Premier Hiszpanii Jose Maria Aznar powiedział dziennikarzom hiszpańskim na szczycie Unii Europejskiej w Brukseli, że "Nicea to nie Biblia" i że "jest otwarty na dyskusję".
Zostało to odczytane przez dyplomatów z krajów chcących zmienić system głosowania w radzie UE, uzgodniony w 2000 roku w Nicei, jako sygnał, że Hiszpania jest w tej sprawie skłonna do kompromisu.
Nie zraziło ich to, że premier Hiszpanii podtrzymał obronę tego systemu w wystąpieniu w czasie obrad szczytu i że powiedział też: "Ale projekt konstytucji przedstawiony przez Konwent Europejski też nie jest Biblią".
Przywódcy 25 obecnych i przyszłych państw UE dyskutowali o reformie unijnych instytucji, odnosząc się do projektu konwentu.
Przewiduje on zastąpienie w 2009 roku korzystnego dla Polski i Hiszpanii systemu nicejskiego nowym system głosowania w Radzie UE, osłabiającym pozycję tych krajów w stosunku do Niemiec, Francji, Wielkiej Brytanii i Włoch.
O skłonności Aznara do kompromisu miała też świadczyć, zdaniem unijnych dyplomatów, uwaga, że "jest otwarty na dyskusje na temat wszelkich sugestii pod dwoma warunkami - że sprawy instytucjonalne stanowią pakiet i że zachowa się równowagę między instytucjami UE".
Zinterpretowano to jako aluzję do propozycji, żeby quot;osłodzić" Hiszpanii i Polsce rezygnację z systemu nicejskiego drugim komisarzem i większą liczba miejsc w Parlamencie Europejskim.

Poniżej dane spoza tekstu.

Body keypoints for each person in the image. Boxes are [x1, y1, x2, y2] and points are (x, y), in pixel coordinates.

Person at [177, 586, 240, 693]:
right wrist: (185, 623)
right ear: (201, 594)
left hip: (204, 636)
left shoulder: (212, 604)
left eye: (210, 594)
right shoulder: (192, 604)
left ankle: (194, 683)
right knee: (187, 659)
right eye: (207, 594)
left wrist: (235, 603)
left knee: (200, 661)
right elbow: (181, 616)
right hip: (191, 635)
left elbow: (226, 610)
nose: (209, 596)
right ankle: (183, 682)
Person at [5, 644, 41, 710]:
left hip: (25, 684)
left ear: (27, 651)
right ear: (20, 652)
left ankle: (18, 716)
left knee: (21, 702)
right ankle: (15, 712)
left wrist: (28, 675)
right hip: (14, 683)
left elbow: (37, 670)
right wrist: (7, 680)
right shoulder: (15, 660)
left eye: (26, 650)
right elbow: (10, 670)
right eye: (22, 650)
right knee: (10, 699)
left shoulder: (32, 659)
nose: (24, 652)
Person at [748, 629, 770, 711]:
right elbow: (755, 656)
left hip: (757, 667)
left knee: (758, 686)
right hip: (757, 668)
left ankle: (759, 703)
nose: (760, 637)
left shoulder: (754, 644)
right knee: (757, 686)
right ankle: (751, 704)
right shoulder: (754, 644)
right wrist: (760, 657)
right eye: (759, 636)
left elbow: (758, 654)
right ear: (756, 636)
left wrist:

Wcześniej premier Leszek Miller powiedział polskim dziennikarzom, że Aznar podtrzymał stanowisko podobne do polskiego (przeciwne odejściu od systemu nicejskiego). Miller miał zresztą na ten temat osobno rozmawiać z Aznarem w czwartek po południu w Brukseli.
"Dokonamy przeglądu sytuacji, ale nie przewiduję, zwłaszcza z premierem Aznarem, żebyśmy zmienili nasze stanowiska, tym bardziej że w wystąpieniu premiera Aznara nie było żadnych wątpliwości, że Hiszpania miałaby zamiar dokonać jakiejś ewolucji" - powiedział Miller prasie.